ハイブリッド・マルチクラウドは、次のようなマルチクラウドのメリットを基盤として構築されます。

  • 開発者の生産性向上: ハイブリッドマルチクラウドは、アジャイルおよび DevOps の開発手法、マイクロサービス アーキテクチャ、コンテナサーバーレスコンピューティングなどのクラウドネイティブ・アプリケーション・テクノロジーによって実現されます。

  • セキュリティの強化と法規制への準拠 : ハイブリッド・マルチクラウドは、機密性の高いワークロードや規制の厳しいワークロードの安全かつコンプライアンスに準拠した展開を確保しながら、上位のセキュリティおよびコンプライアンス テクノロジーへの幅広いアクセスを提供します。また、すべてのクラウド・サービス、ベンダー、環境にわたって一貫したセキュリティーとコンプライアンスを実現します。

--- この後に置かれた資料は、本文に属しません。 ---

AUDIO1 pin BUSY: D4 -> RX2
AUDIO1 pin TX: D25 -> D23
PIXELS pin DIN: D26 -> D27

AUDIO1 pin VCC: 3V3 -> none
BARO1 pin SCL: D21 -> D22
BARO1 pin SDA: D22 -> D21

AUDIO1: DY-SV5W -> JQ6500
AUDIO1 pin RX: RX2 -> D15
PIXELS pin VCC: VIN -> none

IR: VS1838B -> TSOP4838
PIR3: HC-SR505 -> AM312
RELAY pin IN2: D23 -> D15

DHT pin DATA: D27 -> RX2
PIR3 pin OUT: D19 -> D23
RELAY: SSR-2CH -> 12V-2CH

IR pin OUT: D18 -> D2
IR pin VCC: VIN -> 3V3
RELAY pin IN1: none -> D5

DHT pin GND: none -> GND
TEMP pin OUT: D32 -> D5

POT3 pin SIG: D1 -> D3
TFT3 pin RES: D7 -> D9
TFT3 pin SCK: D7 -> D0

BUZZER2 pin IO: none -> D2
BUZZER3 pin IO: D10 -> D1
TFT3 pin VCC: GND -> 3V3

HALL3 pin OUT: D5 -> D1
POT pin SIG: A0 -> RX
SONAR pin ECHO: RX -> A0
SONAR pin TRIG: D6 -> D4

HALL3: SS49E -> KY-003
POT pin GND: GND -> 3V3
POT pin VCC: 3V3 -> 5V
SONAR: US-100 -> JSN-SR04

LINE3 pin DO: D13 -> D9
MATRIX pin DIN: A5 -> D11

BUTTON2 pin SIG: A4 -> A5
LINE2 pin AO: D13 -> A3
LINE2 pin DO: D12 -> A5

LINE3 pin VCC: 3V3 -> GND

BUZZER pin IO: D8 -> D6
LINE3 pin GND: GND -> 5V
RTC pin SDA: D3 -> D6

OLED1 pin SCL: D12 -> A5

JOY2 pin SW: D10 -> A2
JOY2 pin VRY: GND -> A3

  • 効率とコスト効率の向上: ハイブリッド・マルチクラウドにより、組織はワークロードのデプロイメントとスケーリングをきめ細かく制御しながら、最もコスト効率の高いクラウド・サービスを選択できます。こうした管理によってユーザーの近くでのデプロイメントを実現し、遅延を削減し、コストを最適化することでパフォーマンスを向上させることができます。また、企業が既存のアプリケーションをすばやくモダナイズし、クラウド・サービスをクラウドまたはオンプレミス・インフラストラクチャー上のデータと接続して、新しい価値を提供するためにもハイブリッドクラウドを活用できます。